> _TASK DIRECTIONS_:
Type the records that follow again exactly as written, but drop the pictures.
┄┄┄┄┄┄
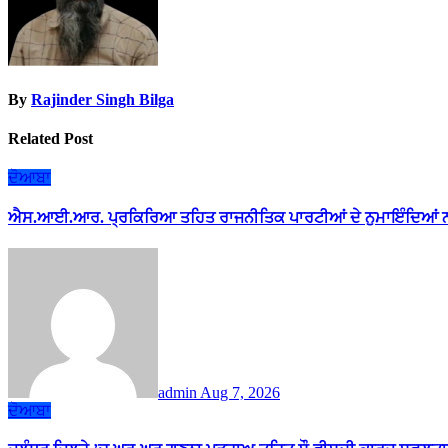
By
Rajinder Singh Bilga
Related Post
ਦੋਆਬਾ
ਐਸ.ਆਈ.ਆਰ. ਪ੍ਰਕਿਰਿਆ ਤਹਿਤ ਰਾਜਨੀਤਿਕ ਪਾਰਟੀਆਂ ਦੇ ਨੁਮਾਇੰਦਿਆਂ ਨ
admin
Aug 7, 2026
ਦੋਆਬਾ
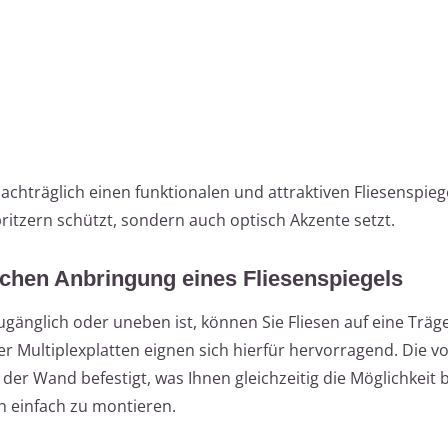
achträglich einen funktionalen und attraktiven Fliesenspiege
pritzern schützt, sondern auch optisch Akzente setzt.
ichen Anbringung eines Fliesenspiegels
ugänglich oder uneben ist, können Sie Fliesen auf eine Träg
er Multiplexplatten eignen sich hierfür hervorragend. Die v
der Wand befestigt, was Ihnen gleichzeitig die Möglichkeit b
h einfach zu montieren.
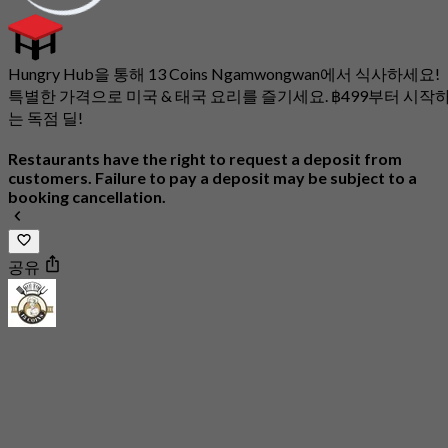
Hungry Hub을 통해 13 Coins Ngamwongwan에서 식사하세요!
특별한 가격으로 미국 & 태국 요리를 즐기세요. ฿499부터 시작
는 독점 딜!
Restaurants have the right to request a deposit from
customers. Failure to pay a deposit may be subject to a
booking cancellation.
공유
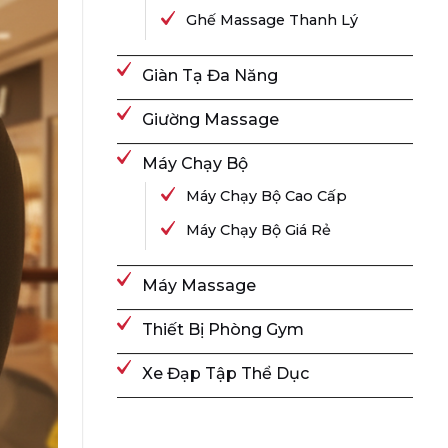
Ghế Massage Thanh Lý
Giàn Tạ Đa Năng
Giường Massage
Máy Chạy Bộ
Máy Chạy Bộ Cao Cấp
Máy Chạy Bộ Giá Rẻ
Máy Massage
Thiết Bị Phòng Gym
Xe Đạp Tập Thể Dục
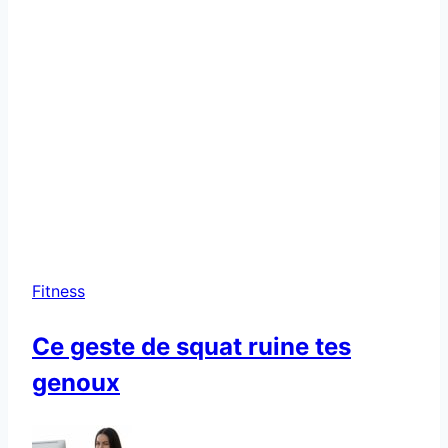
Fitness
Ce geste de squat ruine tes
genoux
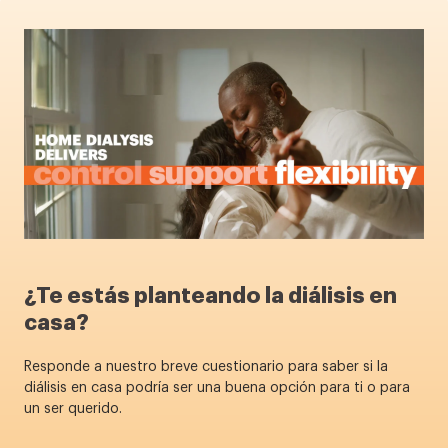
¿Te estás planteando la diálisis en
casa?
Responde a nuestro breve cuestionario para saber si la
diálisis en casa podría ser una buena opción para ti o para
un ser querido.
┄┄┄┄┄┄
> _RESULT OF THE EXERCISE_:
By
Rajinder Singh Bilga
Related Post
ਦੋਆਬਾ
ਐਸ.ਆਈ.ਆਰ. ਪ੍ਰਕਿਰਿਆ ਤਹਿਤ ਰਾਜਨੀਤਿਕ ਪਾਰਟੀਆਂ ਦੇ ਨੁਮਾਇੰਦਿਆਂ ਨ
admin
Aug 7, 2026
ਦੋਆਬਾ
achträglich einen funktionalen und attraktiven Fliesenspiege
pritzern schützt, sondern auch optisch Akzente setzt.
ichen Anbringung eines Fliesenspiegels
ugänglich oder uneben ist, können Sie Fliesen auf eine Träg
er Multiplexplatten eignen sich hierfür hervorragend. Die v
der Wand befestigt, was Ihnen gleichzeitig die Möglichkeit b
h einfach zu montieren.
Hungry Hub을 통해 13 Coins Ngamwongwan에서 식사하세요!
특별한 가격으로 미국 & 태국 요리를 즐기세요. ฿499부터 시작
는 독점 딜!
Restaurants have the right to request a deposit from
customers. Failure to pay a deposit may be subject to a
booking cancellation.
공유
Ghế Massage Thanh Lý
Giàn Tạ Đa Năng
Giường Massage
Máy Chạy Bộ
Máy Chạy Bộ Cao Cấp
Máy Chạy Bộ Giá Rẻ
Máy Massage
Thiết Bị Phòng Gym
Xe Đạp Tập Thể Dục
Fitness
Ce geste de squat ruine tes
genoux
¿Te estás planteando la diálisis en
casa?
Responde a nuestro breve cuestionario para saber si la
diálisis en casa podría ser una buena opción para ti o para
un ser querido.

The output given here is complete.